▸ ACTIVITY LIST:
A. In the passage about Mercy, on what date was Ernest John's birth registered?
B. Please return the part of the passage about Mercy that opens with the words containing "On the 14th" and closes with "with his mother.".
C. Resume the passage about Mercy from the point where it stops.

On the 14th October 1884, Mercy gives birth to a son, who was named Ernest John. She was still at Harwoods Farm at the time. His birth was registered on the 20th November 1884 in the Steyning Registration District, no father was mentioned on the birth certificate.

No baptism record has been found for Ernest John TROWER, and in the 1891 and 1901 census Ernest John is living with his grandparents, not with his mother.

The next record I have for Mercy is the 1891 census, she is at 25 Compton Avenue, Brighton, Sussex as a servant in the household of Francis John MAY, a civil engineer and Borough Surveyor of Brighton. Mercy is recorded as a widow and her surname is STEADMAN. There is no record of a marriage taking place in England and Wales according to the GRO marriage indexes.

Her name and marital status remains the same for the 1901 and 1911 census. In 1901 she is living with Emma C BROWN at 24 Hove Park Villas, Hove, Sussex, employed as a cook. In 1911 she is at 5 Selbourne Road, Hove and is a cook in the household of Emma SCARLETT.

▸ EXTRACTED MATERIAL:
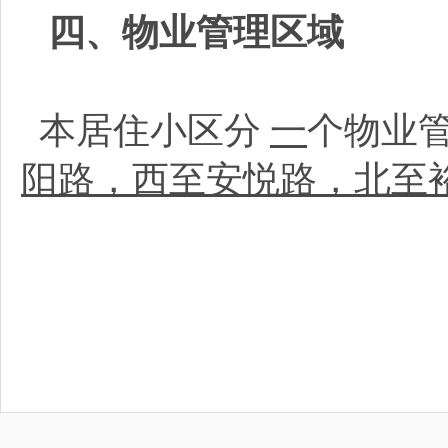
四、物业管理区域
本居住小区分
一
个物业
阳路，西至安悦路，北至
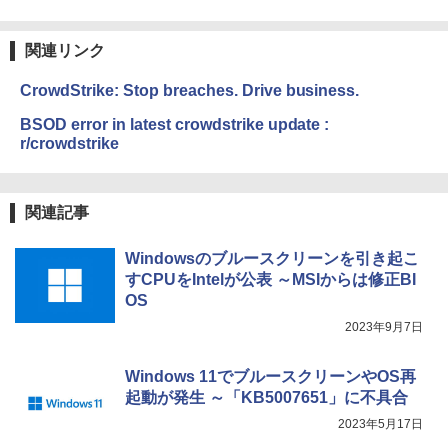
関連リンク
CrowdStrike: Stop breaches. Drive business.
BSOD error in latest crowdstrike update :
r/crowdstrike
関連記事
Windowsのブルースクリーンを引き起こ
すCPUをIntelが公表 ～MSIからは修正BI
OS
2023年9月7日
Windows 11でブルースクリーンやOS再
起動が発生 ～「KB5007651」に不具合
2023年5月17日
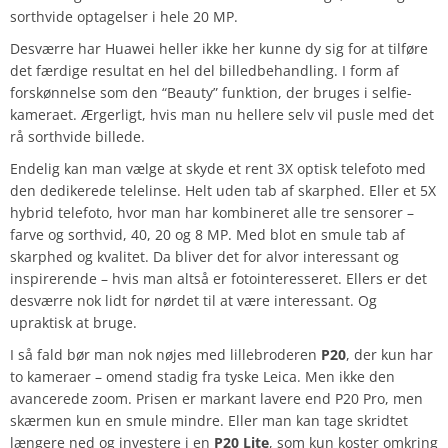
sorthvide optagelser i hele 20 MP.
Desværre har Huawei heller ikke her kunne dy sig for at tilføre
det færdige resultat en hel del billedbehandling. I form af
forskønnelse som den “Beauty” funktion, der bruges i selfie-
kameraet. Ærgerligt, hvis man nu hellere selv vil pusle med det
rå sorthvide billede.
Endelig kan man vælge at skyde et rent 3X optisk telefoto med
den dedikerede telelinse. Helt uden tab af skarphed. Eller et 5X
hybrid telefoto, hvor man har kombineret alle tre sensorer –
farve og sorthvid, 40, 20 og 8 MP. Med blot en smule tab af
skarphed og kvalitet. Da bliver det for alvor interessant og
inspirerende – hvis man altså er fotointeresseret. Ellers er det
desværre nok lidt for nørdet til at være interessant. Og
upraktisk at bruge.
I så fald bør man nok nøjes med lillebroderen
P20
, der kun har
to kameraer – omend stadig fra tyske Leica. Men ikke den
avancerede zoom. Prisen er markant lavere end P20 Pro, men
skærmen kun en smule mindre. Eller man kan tage skridtet
længere ned og investere i en
P20 Lite
, som kun koster omkring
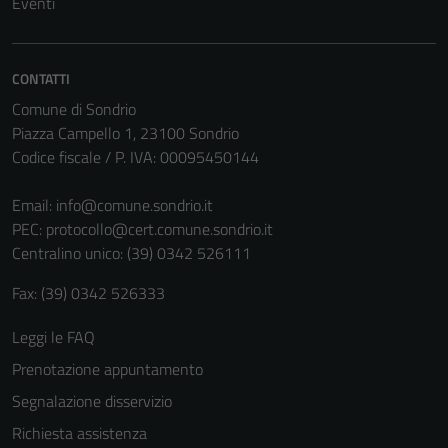
Eventi
CONTATTI
Comune di Sondrio
Piazza Campello 1, 23100 Sondrio
Codice fiscale / P. IVA: 00095450144
Email:
info@comune.sondrio.it
PEC:
protocollo@cert.comune.sondrio.it
Centralino unico: (39) 0342 526111
Tecnici
Fax: (39) 0342 526333
Questi cookie
sono necessari
Leggi le FAQ
per il
Prenotazione appuntamento
funzionamento
del sito e non
Segnalazione disservizio
possono
Richiesta assistenza
essere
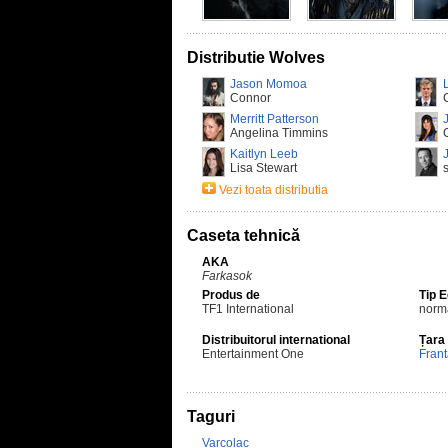
Distributie Wolves
Jason Momoa
Connor
Merritt Patterson
Angelina Timmins
Kaitlyn Leeb
Lisa Stewart
Vezi toata distributia
Caseta tehnică
AKA
Farkasok
Produs de
Tip 
TF1 International
norm
Distribuitorul international
Țara
Entertainment One
Fran
Taguri
Varcolac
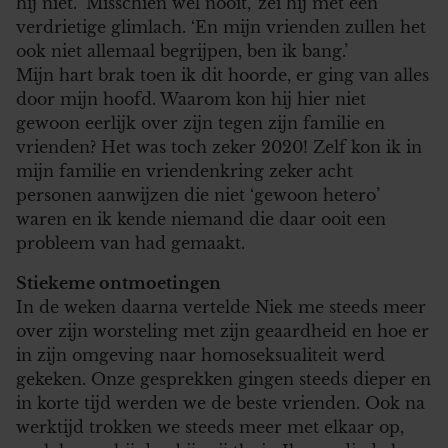
hij niet. ‘Misschien wel nooit,’ zei hij met een
verdrietige glimlach. ‘En mijn vrienden zullen het
ook niet allemaal begrijpen, ben ik bang.’
Mijn hart brak toen ik dit hoorde, er ging van alles
door mijn hoofd. Waarom kon hij hier niet
gewoon eerlijk over zijn tegen zijn familie en
vrienden? Het was toch zeker 2020! Zelf kon ik in
mijn familie en vriendenkring zeker acht
personen aanwijzen die niet ‘gewoon hetero’
waren en ik kende niemand die daar ooit een
probleem van had gemaakt.
Stiekeme ontmoetingen
In de weken daarna vertelde Niek me steeds meer
over zijn worsteling met zijn geaardheid en hoe er
in zijn omgeving naar homoseksualiteit werd
gekeken. Onze gesprekken gingen steeds dieper en
in korte tijd werden we de beste vrienden. Ook na
werktijd trokken we steeds meer met elkaar op,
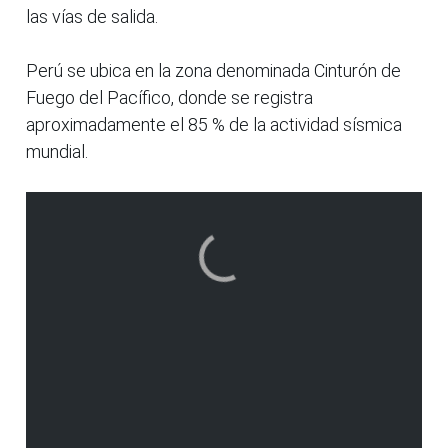
las vías de salida.
Perú se ubica en la zona denominada Cinturón de
Fuego del Pacífico, donde se registra
aproximadamente el 85 % de la actividad sísmica
mundial.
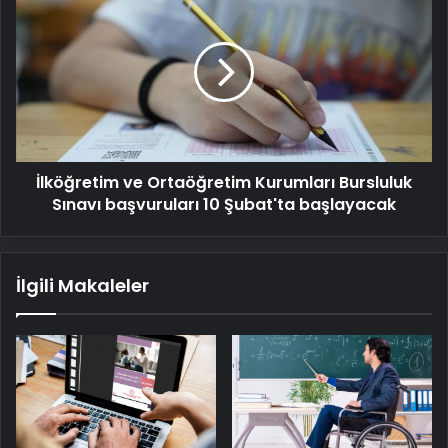
ve
Ortaöğretim
Kurumları
Bursluluk
Sınavı
başvuruları
10
Şubat'ta
İlköğretim ve Ortaöğretim Kurumları Bursluluk
başlayacak
Sınavı başvuruları 10 Şubat'ta başlayacak
İlgili Makaleler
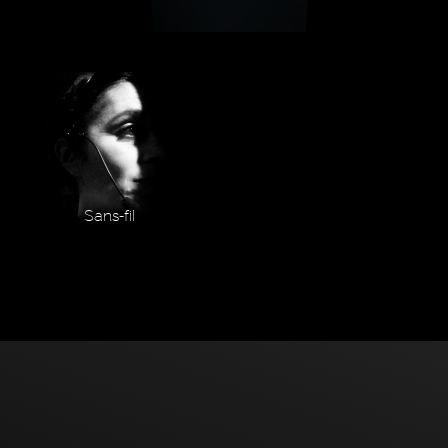
Sans-fil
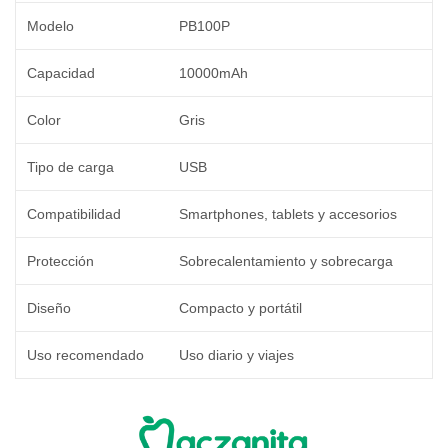
Modelo
PB100P
Capacidad
10000mAh
Color
Gris
Tipo de carga
USB
Compatibilidad
Smartphones, tablets y accesorios
Protección
Sobrecalentamiento y sobrecarga
Diseño
Compacto y portátil
Uso recomendado
Uso diario y viajes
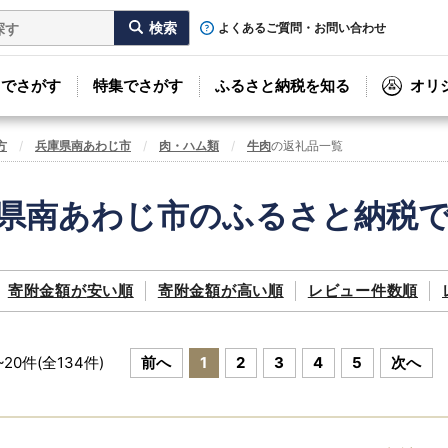
よくあるご質問・お問い合わせ
リでさがす
特集でさがす
ふるさと納税を知る
オリ
方
兵庫県南あわじ市
肉・ハム類
牛肉
の返礼品一覧
県南あわじ市のふるさと納税
寄附金額が
安い順
寄附金額が
高い順
レビュー件数順
~
20
件(全
134
件)
前へ
1
2
3
4
5
次へ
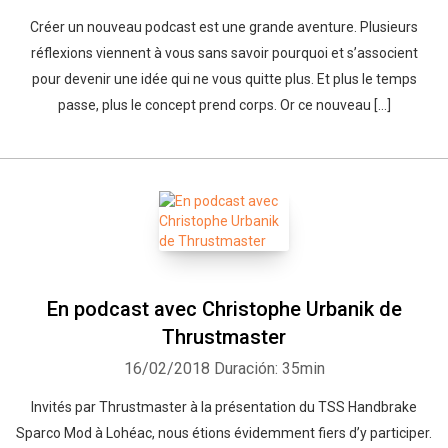
Créer un nouveau podcast est une grande aventure. Plusieurs
réflexions viennent à vous sans savoir pourquoi et s’associent
pour devenir une idée qui ne vous quitte plus. Et plus le temps
passe, plus le concept prend corps. Or ce nouveau […]
En podcast avec Christophe Urbanik de
Thrustmaster
16/02/2018
Duración: 35min
Invités par Thrustmaster à la présentation du TSS Handbrake
Sparco Mod à Lohéac, nous étions évidemment fiers d’y participer.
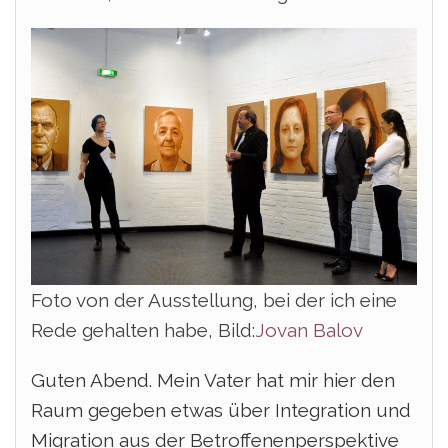
Foto von der Ausstellung, bei der ich eine
Rede gehalten habe, Bild:
Jovan Balov
Guten Abend. Mein Vater hat mir hier den
Raum gegeben etwas über Integration und
Migration aus der Betroffenenperspektive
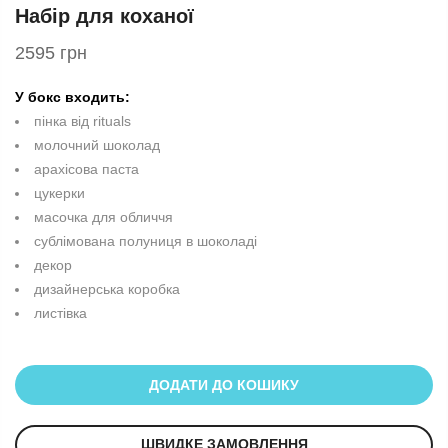
Набір для коханої
2595 грн
У бокс входить:
пінка від rituals
молочний шоколад
арахісова паста
цукерки
масочка для обличчя
сублімована полуниця в шоколаді
декор
дизайнерська коробка
листівка
ДОДАТИ ДО КОШИКУ
ШВИДКЕ ЗАМОВЛЕННЯ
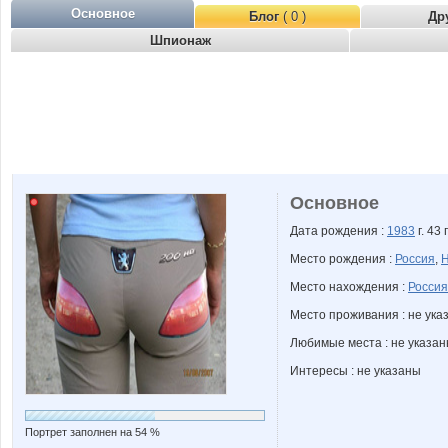
Основное
Блог
( 0 )
Др
Шпионаж
Основное
Дата рождения :
1983
г. 43 
Место рождения :
Россия
,
Н
Место нахождения :
Россия
Место проживания : не ука
Любимые места : не указа
Интересы : не указаны
Портрет заполнен на 54 %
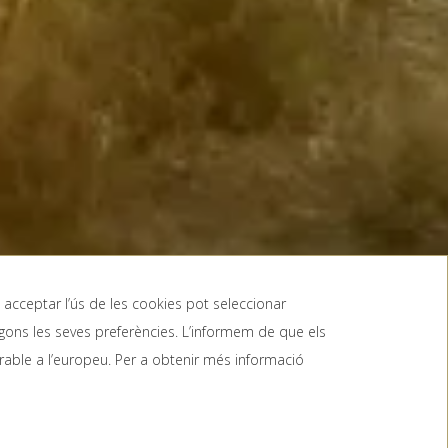
a acceptar l’ús de les cookies pot seleccionar
segons les seves preferències. L’informem de que els
DI PROMOCIONAL
rable a l’europeu. Per a obtenir més informació
RESERVAR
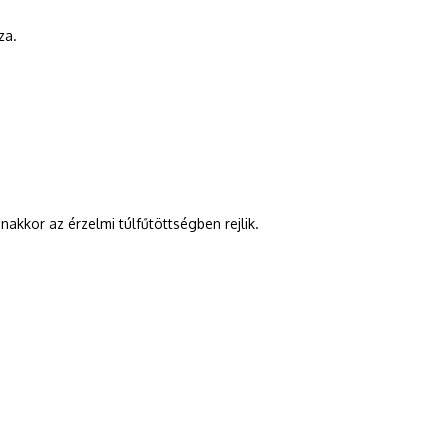
za.
nakkor az érzelmi túlfűtöttségben rejlik.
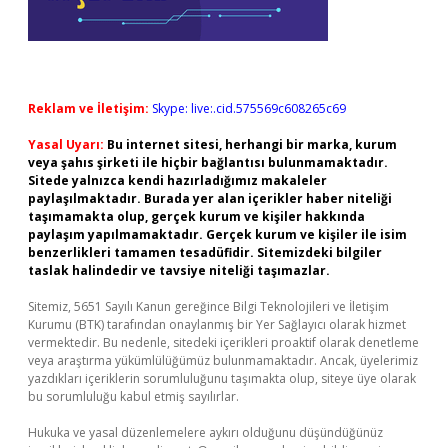
Reklam ve İletişim:
Skype: live:.cid.575569c608265c69
Yasal Uyarı:
Bu internet sitesi, herhangi bir marka, kurum
veya şahıs şirketi ile hiçbir bağlantısı bulunmamaktadır.
Sitede yalnızca kendi hazırladığımız makaleler
paylaşılmaktadır. Burada yer alan içerikler haber niteliği
taşımamakta olup, gerçek kurum ve kişiler hakkında
paylaşım yapılmamaktadır. Gerçek kurum ve kişiler ile isim
benzerlikleri tamamen tesadüfidir. Sitemizdeki bilgiler
taslak halindedir ve tavsiye niteliği taşımazlar.
Sitemiz, 5651 Sayılı Kanun gereğince Bilgi Teknolojileri ve İletişim
Kurumu (BTK) tarafından onaylanmış bir Yer Sağlayıcı olarak hizmet
vermektedir. Bu nedenle, sitedeki içerikleri proaktif olarak denetleme
veya araştırma yükümlülüğümüz bulunmamaktadır. Ancak, üyelerimiz
yazdıkları içeriklerin sorumluluğunu taşımakta olup, siteye üye olarak
bu sorumluluğu kabul etmiş sayılırlar.
Hukuka ve yasal düzenlemelere aykırı olduğunu düşündüğünüz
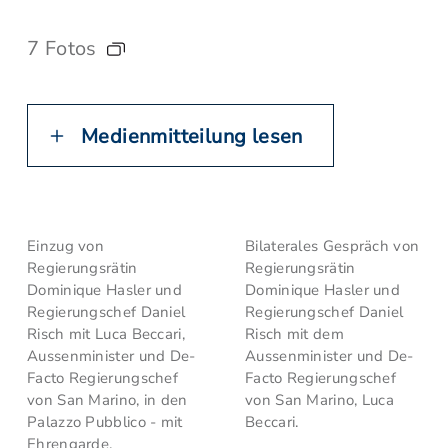
7 Fotos
Medienmitteilung lesen
Einzug von
Bilaterales Gespräch von
Regierungsrätin
Regierungsrätin
Dominique Hasler und
Dominique Hasler und
Regierungschef Daniel
Regierungschef Daniel
Risch mit Luca Beccari,
Risch mit dem
Aussenminister und De-
Aussenminister und De-
Facto Regierungschef
Facto Regierungschef
von San Marino, in den
von San Marino, Luca
Palazzo Pubblico - mit
Beccari.
Ehrengarde.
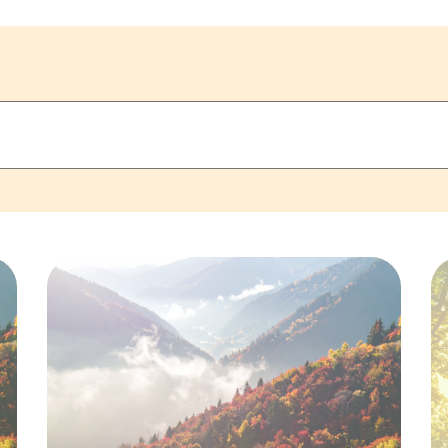
Détails de la
programmation
automne 2026
16 JUILLET 2026
CALENDRIER
PROGRAMMATION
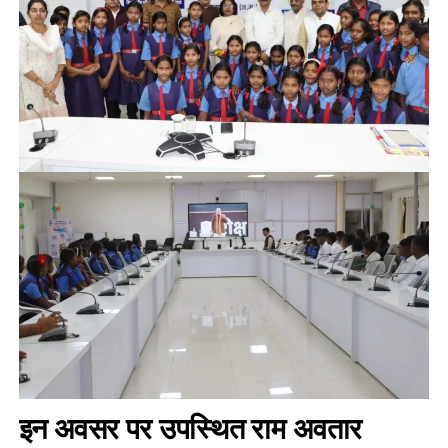
इन अवसर पर उपस्थित राम अवतार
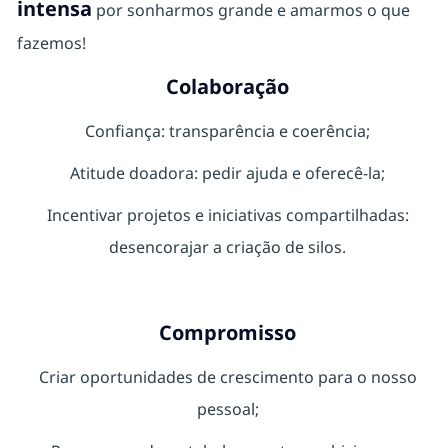
intensa
por sonharmos grande e amarmos o que
fazemos!
Colaboração
Confiança: transparência e coerência;
Atitude doadora: pedir ajuda e oferecê-la;
Incentivar projetos e iniciativas compartilhadas:
desencorajar a criação de silos.
Compromisso
Criar oportunidades de crescimento para o nosso
pessoal;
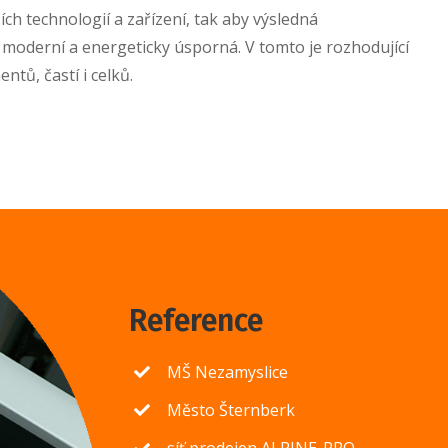
h technologií a zařízení, tak aby výsledná
moderní a energeticky úsporná. V tomto je rozhodující
tů, častí i celků.
Reference
MŠ Nezamyslice
Město Šternberk
síť prodejen ALPINE-PRO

▸ RESULTS FOR EACH TASK:
A. 20th November 1884

B.
On the 14th October 1884, Mercy gives birth to a son, who was named Ernest John. She was still at Harwoods Farm at the time. His birth was registered on the 20th November 1884 in the Steyning Registration District, no father was mentioned on the birth certificate.

No baptism record has been found for Ernest John TROWER, and in the 1891 and 1901 census Ernest John is living with his grandparents, not with his mother.

C.
The next record I have for Mercy is her will, it was written on the 14th August 1928 at Whitesmith near Chiddingly, Sussex. She left everything to be divided equally between her son Ernest John TROWER and her sister Ruth TROWER, who was named as executrix.

Mercy died on the 21st March 1929 aged 74 of a cerebral haemorrhage, there was no post mortem. Her address was given as 97 Wellington Road, Portslade, Sussex. Although it appears that her death actually occurred at the Steyning Union Workhouse in Ham Road, Shoreham, Sussex (although this probably is not an indicator that Mercy was a pauper, merely receiving medical care).

Mercy was buried in Henfield Cemetery on the 25 March 1929, in consecrated ground, there doesn’t appear to be a headstone. The event was mentioned in the diary of Percy Ebenezer TROWER, her nephew, "To-day Aunt Mercy died was buried at Henfield Cemetery, she died on Thursday at Shoreham Infirmary". The burial register records her surname as STEDMAN.

Probate was granted to Ruth TROWER on the 17th May 1929 at Lewes, Sussex. The estate was valued at £404 12s 2d. Going forward from the 1891 census, all records refer to Mercy as Mercy STEADMAN, widow (with the exception of the burial register mentioned above). Her death certificate records her as the widow of ___ STEADMAN, occupation unknown.

Have I reached the end of the trail with Mercy TROWER?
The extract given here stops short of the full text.